=== Wybrany fragment ===
_____

Artykuły

Baloniki na urodziny Szczecina

- Pracowałem już z gimnazjalistami, licealistami, ale to było zupełnie coś innego. W tamtym projekcie to oni tworzyli spektakl, ja byłem tylko ich doradcą - mówi Piotr Ratajczak. "Białe baloniki" miały zachować wszystkie cechy bajek dla dzieci, z morałem, muzyką, zabawnymi sytuacjami, i tak właśnie będzie na szczecińskiej scenie - tłumaczy reżyser w Portalu Regionalnym Stettinum.

Prawdziwe urodziny nie mogą się obyć bez prezentów. Dlatego świętując 65 urodziny Szczecina Teatr Współczesny przynosi w darze swój najnowszy spektakl "Białe baloniki" Magdy Fertacz. Właściwie będzie to ukłon w stronę najmłodszych mieszkańców naszego miasta.

"Białe baloniki" to przedstawienie dla młodych widzów - młodych w różnym stopniu, bo jak mówi reżyser Piotr Ratajczak - od podstawówki po późne liceum. Bohater sztuki Magdy Fertacz - Piotruś, którego rodzice, jak wszyscy, popełniają błędy, przysparzają problemów i nie są perfekcyjni - wyrusza w podróż w poszukiwaniu taty. Trafia do świata fantazji, który, jak się okazuje, także nie jest idealny, bywa niebezpieczny i straszny, zdarza się, że panuje w nim kłamstwo.

Dość nietypowo, jak na bajkę dla dzieci? - Każdy chce żyć w świecie bez strachu, zła, bólu. Uciekamy od tego, stosujemy różne formy ucieczki, poprzez narkotyki, alkohol. Ta historia pokazuje, że trzeba zaakceptować ból, rozpacz, że nie da się żyć bez tego - tłumaczy Ratajczak. "Białe baloniki" to również tekst o podróży, dojrzewaniu, naszych niedoskonałościach, o sile odwagi i wytrwałości. Dowcip, baśniowość i odrobina grozy to mieszanka, na którą powinni się przygotować widzowie.

Jest to już czwarta sztuka Piotra Ratajczaka wyreżyserowana dla Teatru Współczesnego w Szczecinie, ale pierwsza dla dzieci - pracowałem już z gimnazjalistami, licealistami, ale to było zupełnie coś innego. W tamtym projekcie to oni tworzyli spektakl, ja byłem tylko ich doradcą, prowadziłem za rękę - mówi reżyser. "Białe baloniki" miały zachować wszystkie cechy bajek dla dzieci, z morałem, muzyką, zabawnymi sytuacjami, i tak właśnie będzie na szczecińskiej scenie - traktujemy młodszych bardzo poważnie, uważam, że dzieci mają olbrzymią wrażliwość i pod tą warstwą muzyczną, przestrzenną rozpoznają szczerość wykonania i naszych intencji - tłumaczy Ratajczak.

_____

=== Informacje ===

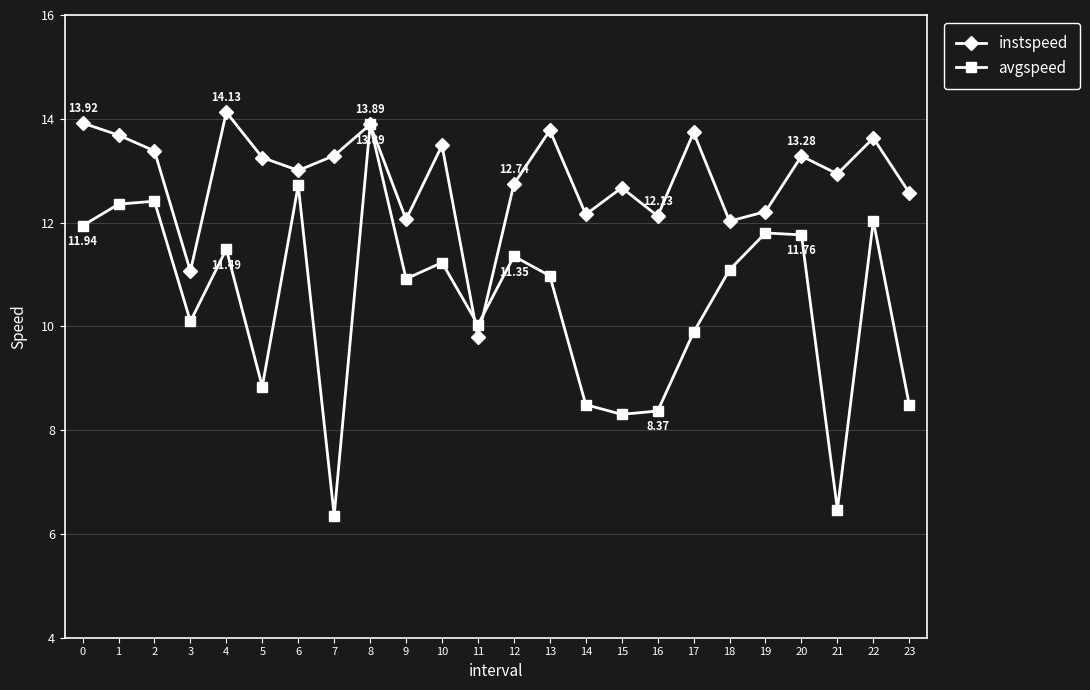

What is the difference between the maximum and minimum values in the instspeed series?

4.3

_____

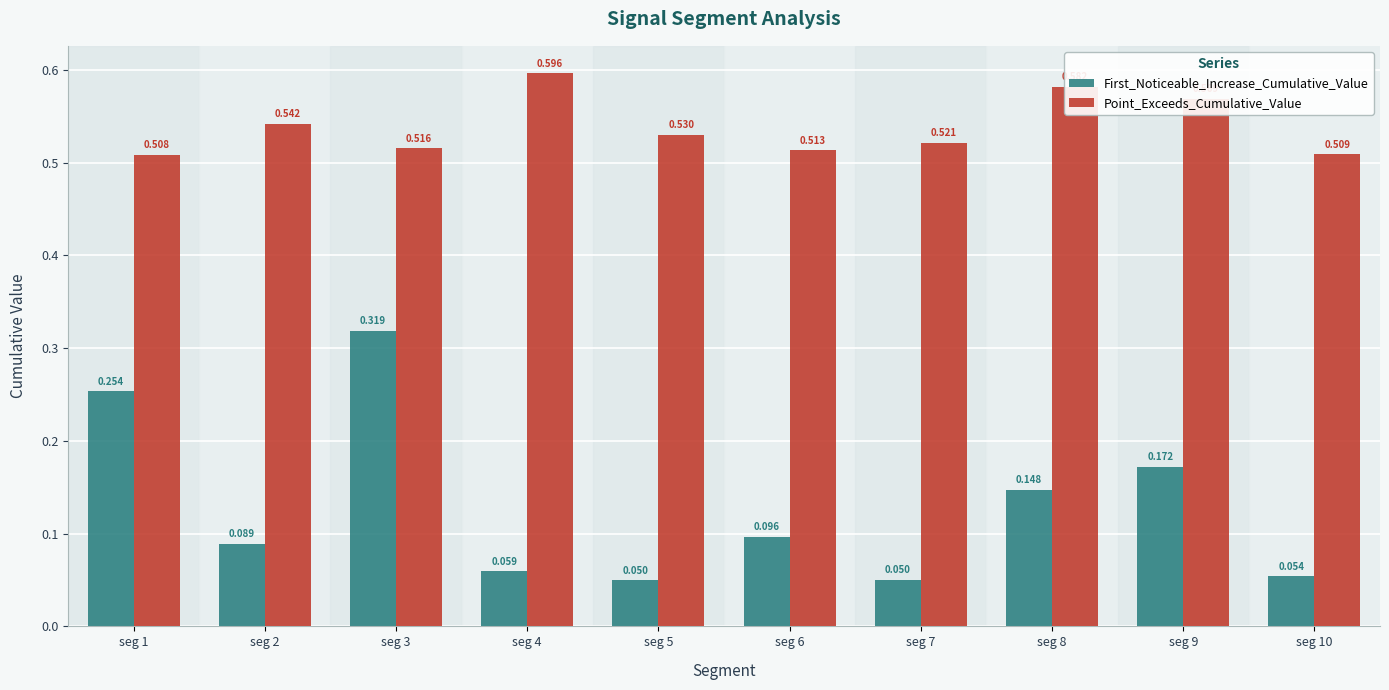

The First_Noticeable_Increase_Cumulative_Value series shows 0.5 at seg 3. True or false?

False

_____

Przepisz bez zmian fragment artykułu o „Białych balonikach” od słów „Prawdziwe urodziny nie” aż po słowa „mieszkańców naszego miasta.”. Powyższe wiersze nie mają żadnego związku z artykułem o „Białych balonikach”.

=== Rozwiązanie ===
Prawdziwe urodziny nie mogą się obyć bez prezentów. Dlatego świętując 65 urodziny Szczecina Teatr Współczesny przynosi w darze swój najnowszy spektakl "Białe baloniki" Magdy Fertacz. Właściwie będzie to ukłon w stronę najmłodszych mieszkańców naszego miasta.